Records to process:
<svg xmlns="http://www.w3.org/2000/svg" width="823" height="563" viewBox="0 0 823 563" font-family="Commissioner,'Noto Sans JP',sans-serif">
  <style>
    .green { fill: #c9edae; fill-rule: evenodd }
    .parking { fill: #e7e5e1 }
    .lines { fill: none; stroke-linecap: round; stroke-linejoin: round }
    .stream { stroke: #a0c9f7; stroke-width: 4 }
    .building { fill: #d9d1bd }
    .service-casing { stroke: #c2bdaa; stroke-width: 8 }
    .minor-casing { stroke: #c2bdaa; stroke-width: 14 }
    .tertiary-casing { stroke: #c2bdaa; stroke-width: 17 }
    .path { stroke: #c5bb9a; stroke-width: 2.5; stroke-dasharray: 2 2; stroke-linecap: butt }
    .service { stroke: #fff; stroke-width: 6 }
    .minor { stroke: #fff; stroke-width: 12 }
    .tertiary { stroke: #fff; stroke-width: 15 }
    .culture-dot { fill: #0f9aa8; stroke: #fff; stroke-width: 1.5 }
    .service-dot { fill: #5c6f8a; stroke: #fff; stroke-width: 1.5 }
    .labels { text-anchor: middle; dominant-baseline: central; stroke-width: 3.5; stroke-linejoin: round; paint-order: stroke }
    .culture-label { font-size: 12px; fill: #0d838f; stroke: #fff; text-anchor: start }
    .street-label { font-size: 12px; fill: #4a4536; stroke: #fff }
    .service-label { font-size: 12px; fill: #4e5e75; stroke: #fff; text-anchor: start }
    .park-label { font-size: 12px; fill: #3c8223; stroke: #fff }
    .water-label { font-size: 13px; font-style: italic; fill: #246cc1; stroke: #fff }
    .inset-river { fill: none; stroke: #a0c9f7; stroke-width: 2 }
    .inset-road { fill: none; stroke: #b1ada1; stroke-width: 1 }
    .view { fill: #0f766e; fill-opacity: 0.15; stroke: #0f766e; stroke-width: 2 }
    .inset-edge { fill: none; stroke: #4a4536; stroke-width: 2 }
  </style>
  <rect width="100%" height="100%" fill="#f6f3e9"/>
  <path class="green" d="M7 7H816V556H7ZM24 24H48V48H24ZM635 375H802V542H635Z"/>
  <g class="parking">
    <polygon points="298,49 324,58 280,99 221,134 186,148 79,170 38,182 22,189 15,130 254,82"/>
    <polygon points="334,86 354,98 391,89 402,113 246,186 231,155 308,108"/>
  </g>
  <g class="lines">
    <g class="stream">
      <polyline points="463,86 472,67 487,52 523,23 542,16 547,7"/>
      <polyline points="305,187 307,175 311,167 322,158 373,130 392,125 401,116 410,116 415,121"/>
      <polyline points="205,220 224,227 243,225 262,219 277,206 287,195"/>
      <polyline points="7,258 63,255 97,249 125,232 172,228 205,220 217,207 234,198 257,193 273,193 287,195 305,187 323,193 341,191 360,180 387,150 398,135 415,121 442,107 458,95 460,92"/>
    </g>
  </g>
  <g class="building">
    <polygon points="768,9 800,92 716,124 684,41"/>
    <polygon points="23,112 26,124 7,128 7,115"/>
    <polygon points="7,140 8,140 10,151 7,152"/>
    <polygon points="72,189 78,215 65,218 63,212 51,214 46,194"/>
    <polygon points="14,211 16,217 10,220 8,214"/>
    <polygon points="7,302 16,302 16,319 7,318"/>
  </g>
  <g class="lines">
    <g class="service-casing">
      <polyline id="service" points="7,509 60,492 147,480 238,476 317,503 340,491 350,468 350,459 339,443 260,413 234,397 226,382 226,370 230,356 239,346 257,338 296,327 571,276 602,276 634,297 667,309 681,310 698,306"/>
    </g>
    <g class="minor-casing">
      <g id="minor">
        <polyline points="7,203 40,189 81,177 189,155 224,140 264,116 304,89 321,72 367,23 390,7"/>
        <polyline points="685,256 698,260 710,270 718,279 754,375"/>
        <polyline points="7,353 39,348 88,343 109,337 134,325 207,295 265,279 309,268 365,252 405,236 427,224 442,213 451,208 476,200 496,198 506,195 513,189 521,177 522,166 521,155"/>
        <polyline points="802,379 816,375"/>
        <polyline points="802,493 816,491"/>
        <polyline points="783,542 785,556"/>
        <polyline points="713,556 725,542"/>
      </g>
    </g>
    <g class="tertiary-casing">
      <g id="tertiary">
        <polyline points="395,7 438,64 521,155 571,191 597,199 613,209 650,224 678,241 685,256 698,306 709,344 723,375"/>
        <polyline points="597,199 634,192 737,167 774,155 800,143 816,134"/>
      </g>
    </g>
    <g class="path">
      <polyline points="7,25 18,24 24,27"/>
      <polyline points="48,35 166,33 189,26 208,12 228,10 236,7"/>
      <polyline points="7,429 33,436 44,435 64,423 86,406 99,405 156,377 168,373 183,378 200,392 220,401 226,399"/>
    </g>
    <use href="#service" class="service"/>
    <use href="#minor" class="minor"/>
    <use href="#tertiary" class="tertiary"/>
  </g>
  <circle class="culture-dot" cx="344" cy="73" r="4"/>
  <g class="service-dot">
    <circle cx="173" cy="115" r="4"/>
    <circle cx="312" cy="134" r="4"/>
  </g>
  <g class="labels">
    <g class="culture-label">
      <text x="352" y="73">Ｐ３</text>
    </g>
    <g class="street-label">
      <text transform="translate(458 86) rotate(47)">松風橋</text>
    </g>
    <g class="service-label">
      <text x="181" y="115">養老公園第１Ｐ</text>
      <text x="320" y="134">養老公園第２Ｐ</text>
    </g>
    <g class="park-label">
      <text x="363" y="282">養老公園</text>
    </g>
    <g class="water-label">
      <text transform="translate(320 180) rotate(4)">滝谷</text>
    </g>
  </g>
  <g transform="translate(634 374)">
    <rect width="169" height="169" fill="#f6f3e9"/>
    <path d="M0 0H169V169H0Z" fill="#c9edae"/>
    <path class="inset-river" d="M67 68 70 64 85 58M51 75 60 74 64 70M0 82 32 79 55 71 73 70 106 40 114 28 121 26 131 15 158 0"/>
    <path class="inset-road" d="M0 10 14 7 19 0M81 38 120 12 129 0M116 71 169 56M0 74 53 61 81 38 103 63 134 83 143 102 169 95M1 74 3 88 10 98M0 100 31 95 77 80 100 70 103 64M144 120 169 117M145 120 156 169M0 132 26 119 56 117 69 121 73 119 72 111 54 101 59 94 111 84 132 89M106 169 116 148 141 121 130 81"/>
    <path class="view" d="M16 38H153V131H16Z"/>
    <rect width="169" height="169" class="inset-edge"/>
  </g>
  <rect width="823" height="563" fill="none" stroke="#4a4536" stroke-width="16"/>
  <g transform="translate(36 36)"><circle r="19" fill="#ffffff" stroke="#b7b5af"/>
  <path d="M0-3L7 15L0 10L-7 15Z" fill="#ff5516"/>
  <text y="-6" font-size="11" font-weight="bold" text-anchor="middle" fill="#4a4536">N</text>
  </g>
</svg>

What you have to do: In the answer, each entry from the listing must be transcribed exactly.

Solution to the exercise:
<svg xmlns="http://www.w3.org/2000/svg" width="823" height="563" viewBox="0 0 823 563" font-family="Commissioner,'Noto Sans JP',sans-serif">
  <style>
    .green { fill: #c9edae; fill-rule: evenodd }
    .parking { fill: #e7e5e1 }
    .lines { fill: none; stroke-linecap: round; stroke-linejoin: round }
    .stream { stroke: #a0c9f7; stroke-width: 4 }
    .building { fill: #d9d1bd }
    .service-casing { stroke: #c2bdaa; stroke-width: 8 }
    .minor-casing { stroke: #c2bdaa; stroke-width: 14 }
    .tertiary-casing { stroke: #c2bdaa; stroke-width: 17 }
    .path { stroke: #c5bb9a; stroke-width: 2.5; stroke-dasharray: 2 2; stroke-linecap: butt }
    .service { stroke: #fff; stroke-width: 6 }
    .minor { stroke: #fff; stroke-width: 12 }
    .tertiary { stroke: #fff; stroke-width: 15 }
    .culture-dot { fill: #0f9aa8; stroke: #fff; stroke-width: 1.5 }
    .service-dot { fill: #5c6f8a; stroke: #fff; stroke-width: 1.5 }
    .labels { text-anchor: middle; dominant-baseline: central; stroke-width: 3.5; stroke-linejoin: round; paint-order: stroke }
    .culture-label { font-size: 12px; fill: #0d838f; stroke: #fff; text-anchor: start }
    .street-label { font-size: 12px; fill: #4a4536; stroke: #fff }
    .service-label { font-size: 12px; fill: #4e5e75; stroke: #fff; text-anchor: start }
    .park-label { font-size: 12px; fill: #3c8223; stroke: #fff }
    .water-label { font-size: 13px; font-style: italic; fill: #246cc1; stroke: #fff }
    .inset-river { fill: none; stroke: #a0c9f7; stroke-width: 2 }
    .inset-road { fill: none; stroke: #b1ada1; stroke-width: 1 }
    .view { fill: #0f766e; fill-opacity: 0.15; stroke: #0f766e; stroke-width: 2 }
    .inset-edge { fill: none; stroke: #4a4536; stroke-width: 2 }
  </style>
  <rect width="100%" height="100%" fill="#f6f3e9"/>
  <path class="green" d="M7 7H816V556H7ZM24 24H48V48H24ZM635 375H802V542H635Z"/>
  <g class="parking">
    <polygon points="298,49 324,58 280,99 221,134 186,148 79,170 38,182 22,189 15,130 254,82"/>
    <polygon points="334,86 354,98 391,89 402,113 246,186 231,155 308,108"/>
  </g>
  <g class="lines">
    <g class="stream">
      <polyline points="463,86 472,67 487,52 523,23 542,16 547,7"/>
      <polyline points="305,187 307,175 311,167 322,158 373,130 392,125 401,116 410,116 415,121"/>
      <polyline points="205,220 224,227 243,225 262,219 277,206 287,195"/>
      <polyline points="7,258 63,255 97,249 125,232 172,228 205,220 217,207 234,198 257,193 273,193 287,195 305,187 323,193 341,191 360,180 387,150 398,135 415,121 442,107 458,95 460,92"/>
    </g>
  </g>
  <g class="building">
    <polygon points="768,9 800,92 716,124 684,41"/>
    <polygon points="23,112 26,124 7,128 7,115"/>
    <polygon points="7,140 8,140 10,151 7,152"/>
    <polygon points="72,189 78,215 65,218 63,212 51,214 46,194"/>
    <polygon points="14,211 16,217 10,220 8,214"/>
    <polygon points="7,302 16,302 16,319 7,318"/>
  </g>
  <g class="lines">
    <g class="service-casing">
      <polyline id="service" points="7,509 60,492 147,480 238,476 317,503 340,491 350,468 350,459 339,443 260,413 234,397 226,382 226,370 230,356 239,346 257,338 296,327 571,276 602,276 634,297 667,309 681,310 698,306"/>
    </g>
    <g class="minor-casing">
      <g id="minor">
        <polyline points="7,203 40,189 81,177 189,155 224,140 264,116 304,89 321,72 367,23 390,7"/>
        <polyline points="685,256 698,260 710,270 718,279 754,375"/>
        <polyline points="7,353 39,348 88,343 109,337 134,325 207,295 265,279 309,268 365,252 405,236 427,224 442,213 451,208 476,200 496,198 506,195 513,189 521,177 522,166 521,155"/>
        <polyline points="802,379 816,375"/>
        <polyline points="802,493 816,491"/>
        <polyline points="783,542 785,556"/>
        <polyline points="713,556 725,542"/>
      </g>
    </g>
    <g class="tertiary-casing">
      <g id="tertiary">
        <polyline points="395,7 438,64 521,155 571,191 597,199 613,209 650,224 678,241 685,256 698,306 709,344 723,375"/>
        <polyline points="597,199 634,192 737,167 774,155 800,143 816,134"/>
      </g>
    </g>
    <g class="path">
      <polyline points="7,25 18,24 24,27"/>
      <polyline points="48,35 166,33 189,26 208,12 228,10 236,7"/>
      <polyline points="7,429 33,436 44,435 64,423 86,406 99,405 156,377 168,373 183,378 200,392 220,401 226,399"/>
    </g>
    <use href="#service" class="service"/>
    <use href="#minor" class="minor"/>
    <use href="#tertiary" class="tertiary"/>
  </g>
  <circle class="culture-dot" cx="344" cy="73" r="4"/>
  <g class="service-dot">
    <circle cx="173" cy="115" r="4"/>
    <circle cx="312" cy="134" r="4"/>
  </g>
  <g class="labels">
    <g class="culture-label">
      <text x="352" y="73">Ｐ３</text>
    </g>
    <g class="street-label">
      <text transform="translate(458 86) rotate(47)">松風橋</text>
    </g>
    <g class="service-label">
      <text x="181" y="115">養老公園第１Ｐ</text>
      <text x="320" y="134">養老公園第２Ｐ</text>
    </g>
    <g class="park-label">
      <text x="363" y="282">養老公園</text>
    </g>
    <g class="water-label">
      <text transform="translate(320 180) rotate(4)">滝谷</text>
    </g>
  </g>
  <g transform="translate(634 374)">
    <rect width="169" height="169" fill="#f6f3e9"/>
    <path d="M0 0H169V169H0Z" fill="#c9edae"/>
    <path class="inset-river" d="M67 68 70 64 85 58M51 75 60 74 64 70M0 82 32 79 55 71 73 70 106 40 114 28 121 26 131 15 158 0"/>
    <path class="inset-road" d="M0 10 14 7 19 0M81 38 120 12 129 0M116 71 169 56M0 74 53 61 81 38 103 63 134 83 143 102 169 95M1 74 3 88 10 98M0 100 31 95 77 80 100 70 103 64M144 120 169 117M145 120 156 169M0 132 26 119 56 117 69 121 73 119 72 111 54 101 59 94 111 84 132 89M106 169 116 148 141 121 130 81"/>
    <path class="view" d="M16 38H153V131H16Z"/>
    <rect width="169" height="169" class="inset-edge"/>
  </g>
  <rect width="823" height="563" fill="none" stroke="#4a4536" stroke-width="16"/>
  <g transform="translate(36 36)"><circle r="19" fill="#ffffff" stroke="#b7b5af"/>
  <path d="M0-3L7 15L0 10L-7 15Z" fill="#ff5516"/>
  <text y="-6" font-size="11" font-weight="bold" text-anchor="middle" fill="#4a4536">N</text>
  </g>
</svg>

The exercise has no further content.